Der Bochumer Zellphysiologe Hanns Hatt (8.) gehört ebenfalls zu dieser Gruppe - er identifizierte testikuläre Geruchrezeptoren für die Spermien-Chemotaxis, und fand seinerzeit die Riechrezeptoren im Menschen. Zusammen mit seinen Kollegen Günter Gisselmann (24.), Christian Wetzel (25.) und Marc Spehr (26.), der inzwischen in Baltimore forscht, veröffentlichte Hatt 2003 ein Paper in Science, das es auf Platz 2 der meistzitierten Artikel brachte.

Auf Platz 2 der Top 50 unter den deutschsprachigen Otorhinolaryngologen landete ein Forscher aus der "Grauzone": Andreas Gal ist von Haus aus Augenforscher, doch liegt sein Forschungsfokus unter anderem auf der Genetik des Usher-Syndroms, einer häufigen Ursache der "Taubblindheit", bei der Innenohrschwerhörigkeit mit Netzhautdegeneration einhergeht.

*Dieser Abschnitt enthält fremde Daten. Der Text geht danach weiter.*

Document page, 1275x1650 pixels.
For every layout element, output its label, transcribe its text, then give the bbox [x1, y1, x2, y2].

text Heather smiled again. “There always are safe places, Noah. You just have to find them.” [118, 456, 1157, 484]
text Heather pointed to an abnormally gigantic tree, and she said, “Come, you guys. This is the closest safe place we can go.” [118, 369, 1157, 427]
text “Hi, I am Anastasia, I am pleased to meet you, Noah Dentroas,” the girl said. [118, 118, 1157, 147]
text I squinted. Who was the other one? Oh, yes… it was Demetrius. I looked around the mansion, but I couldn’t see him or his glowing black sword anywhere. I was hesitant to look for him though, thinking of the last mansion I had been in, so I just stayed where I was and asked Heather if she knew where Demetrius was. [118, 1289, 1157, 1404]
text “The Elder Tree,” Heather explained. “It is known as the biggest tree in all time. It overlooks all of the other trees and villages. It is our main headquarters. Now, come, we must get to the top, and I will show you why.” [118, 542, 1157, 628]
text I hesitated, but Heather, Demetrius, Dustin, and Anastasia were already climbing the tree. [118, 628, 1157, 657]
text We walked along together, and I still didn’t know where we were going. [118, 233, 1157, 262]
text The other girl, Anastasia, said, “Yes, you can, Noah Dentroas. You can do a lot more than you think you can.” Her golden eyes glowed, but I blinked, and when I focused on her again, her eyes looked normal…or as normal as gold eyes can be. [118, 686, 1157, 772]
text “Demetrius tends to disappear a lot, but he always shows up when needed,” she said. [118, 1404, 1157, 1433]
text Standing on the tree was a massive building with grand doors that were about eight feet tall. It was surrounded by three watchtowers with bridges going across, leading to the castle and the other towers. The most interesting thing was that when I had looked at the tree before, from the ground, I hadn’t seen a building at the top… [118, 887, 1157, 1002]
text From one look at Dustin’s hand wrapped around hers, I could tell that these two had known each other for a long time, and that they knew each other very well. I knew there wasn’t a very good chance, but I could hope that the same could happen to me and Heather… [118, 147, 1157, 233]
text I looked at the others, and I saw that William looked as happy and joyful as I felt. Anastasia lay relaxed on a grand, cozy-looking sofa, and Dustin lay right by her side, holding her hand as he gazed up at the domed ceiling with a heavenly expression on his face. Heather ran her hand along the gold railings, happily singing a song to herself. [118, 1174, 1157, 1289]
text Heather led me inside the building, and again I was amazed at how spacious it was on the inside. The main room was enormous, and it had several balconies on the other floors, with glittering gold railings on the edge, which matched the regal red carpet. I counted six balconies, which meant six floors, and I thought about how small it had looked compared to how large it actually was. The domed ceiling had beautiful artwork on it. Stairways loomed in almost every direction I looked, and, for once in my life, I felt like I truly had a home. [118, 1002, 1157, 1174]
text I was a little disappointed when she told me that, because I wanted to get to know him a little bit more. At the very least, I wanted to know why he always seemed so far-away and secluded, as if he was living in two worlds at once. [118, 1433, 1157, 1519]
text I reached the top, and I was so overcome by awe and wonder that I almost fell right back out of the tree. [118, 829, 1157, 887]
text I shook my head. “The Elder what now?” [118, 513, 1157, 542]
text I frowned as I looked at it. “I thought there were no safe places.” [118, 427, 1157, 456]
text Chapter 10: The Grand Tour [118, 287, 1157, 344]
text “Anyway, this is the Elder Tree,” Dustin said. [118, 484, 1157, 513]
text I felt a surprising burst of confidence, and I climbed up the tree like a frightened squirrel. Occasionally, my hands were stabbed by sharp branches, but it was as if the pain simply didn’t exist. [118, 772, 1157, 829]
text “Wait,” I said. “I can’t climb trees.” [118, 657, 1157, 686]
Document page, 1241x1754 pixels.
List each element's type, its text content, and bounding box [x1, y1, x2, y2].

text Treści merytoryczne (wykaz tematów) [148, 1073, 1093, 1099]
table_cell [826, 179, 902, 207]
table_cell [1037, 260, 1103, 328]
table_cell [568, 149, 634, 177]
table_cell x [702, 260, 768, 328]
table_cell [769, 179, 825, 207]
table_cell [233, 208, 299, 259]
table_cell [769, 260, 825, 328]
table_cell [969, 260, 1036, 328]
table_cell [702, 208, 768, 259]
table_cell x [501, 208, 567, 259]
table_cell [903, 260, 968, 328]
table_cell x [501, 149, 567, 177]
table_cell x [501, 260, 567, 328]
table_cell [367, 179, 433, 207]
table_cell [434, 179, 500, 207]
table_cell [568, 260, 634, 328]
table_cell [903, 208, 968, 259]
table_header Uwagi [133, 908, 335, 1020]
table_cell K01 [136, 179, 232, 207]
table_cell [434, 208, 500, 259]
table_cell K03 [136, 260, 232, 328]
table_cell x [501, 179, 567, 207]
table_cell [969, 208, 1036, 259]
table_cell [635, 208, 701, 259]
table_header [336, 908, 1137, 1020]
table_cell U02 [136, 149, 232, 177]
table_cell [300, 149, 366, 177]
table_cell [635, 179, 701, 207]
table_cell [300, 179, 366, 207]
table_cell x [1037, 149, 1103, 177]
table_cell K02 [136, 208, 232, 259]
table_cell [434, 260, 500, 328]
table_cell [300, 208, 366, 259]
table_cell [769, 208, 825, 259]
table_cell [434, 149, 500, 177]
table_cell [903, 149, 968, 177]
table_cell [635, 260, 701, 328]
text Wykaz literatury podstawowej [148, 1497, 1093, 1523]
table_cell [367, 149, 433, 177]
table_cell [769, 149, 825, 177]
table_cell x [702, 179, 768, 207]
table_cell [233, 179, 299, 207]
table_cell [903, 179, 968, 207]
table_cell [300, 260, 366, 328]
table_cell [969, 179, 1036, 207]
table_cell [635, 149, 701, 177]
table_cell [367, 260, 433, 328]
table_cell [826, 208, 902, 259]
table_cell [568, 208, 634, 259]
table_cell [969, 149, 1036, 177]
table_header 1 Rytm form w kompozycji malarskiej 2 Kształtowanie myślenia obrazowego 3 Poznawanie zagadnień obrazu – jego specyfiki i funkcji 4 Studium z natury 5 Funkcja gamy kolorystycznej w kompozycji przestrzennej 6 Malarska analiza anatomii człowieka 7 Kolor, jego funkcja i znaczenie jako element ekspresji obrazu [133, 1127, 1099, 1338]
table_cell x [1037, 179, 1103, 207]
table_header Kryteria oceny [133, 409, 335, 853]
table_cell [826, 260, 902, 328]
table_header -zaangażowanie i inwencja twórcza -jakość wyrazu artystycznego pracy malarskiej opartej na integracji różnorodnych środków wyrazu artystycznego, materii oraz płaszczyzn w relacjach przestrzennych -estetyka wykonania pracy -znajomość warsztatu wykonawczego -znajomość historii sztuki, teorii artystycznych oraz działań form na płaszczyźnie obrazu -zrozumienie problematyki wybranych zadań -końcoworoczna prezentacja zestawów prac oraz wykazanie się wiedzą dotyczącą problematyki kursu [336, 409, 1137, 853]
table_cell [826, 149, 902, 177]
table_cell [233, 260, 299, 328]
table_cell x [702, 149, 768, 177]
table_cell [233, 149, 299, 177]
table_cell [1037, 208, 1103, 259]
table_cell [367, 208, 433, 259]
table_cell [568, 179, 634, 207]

Zwei weitere Wissenschaftler haben sich dem Usher-Syndrom verschrieben: Uwe Wolfrum (6.) und Jan Reiners (31.) von der Mainzer Zoologie veröffentlichten im EMBO Journal dazu einen Artikel, der auf Platz 3 unter den meistzitierten steht.


... ebenso Krebsforscher

Rainer Laszigs (3.) Lancet-Paper zur Behandlung von Krebspatienten mit Erythropoietin belegt Platz 1 der meistzitierten Artikel. Kein Zufall - Krebs ist eines der Hauptthemen in dieser Publikationsanalyse. Vierzehn der Top 50 befassen sich mit Krebs, vor allem des Kopf-Nacken-Bereichs, aber auch Ösophagus-Karzinome werden erforscht.

Auch die Riech-Forscher sind mit elf Plätzen unter den Top 50 gut vertreten. Ihre Forschung dreht sich - neben den vorhin schon erwähnten - etwa um Rhinitis und Sinusitis, also Schnupfen und Nasennebenhöhlenentzündungen, unter anderem in Zusammenhang mit Allergien.

Sechs Städte fallen durch die Entsendung einer größeren Gruppe von Forschern auf: Freiburg, Tübingen und Mannheim sind mit jeweils fünf unter den Top 50 vertreten, Bochum und Mainz führen vier ins Feld.

Auch die Wiener sind mit drei HNO-Spezialisten im Rennen, Zürich stellt zwei der Top 50.

Die HNO-Forschung scheint kein erklärtes Wissenschaftlerinnen-Fachgebiet zu sein, dennoch sind die Frauen mit fünf Plätzen recht gut vertreten. Drei von ihnen gehörten zumindest zeitweise zu den Tübinger Hörforschern: Teresa Nicolson (14.), seit 2003 in Oregon, forschte zwischen 2002 und 2005 an Innenohr-Mutationen bei Zebrafisch, Marlies Knipper (15.) arbeitet weiterhin am Tübinger Hörforschungszentrum an Ionenkanälen in isolierten Maus-Cochleas.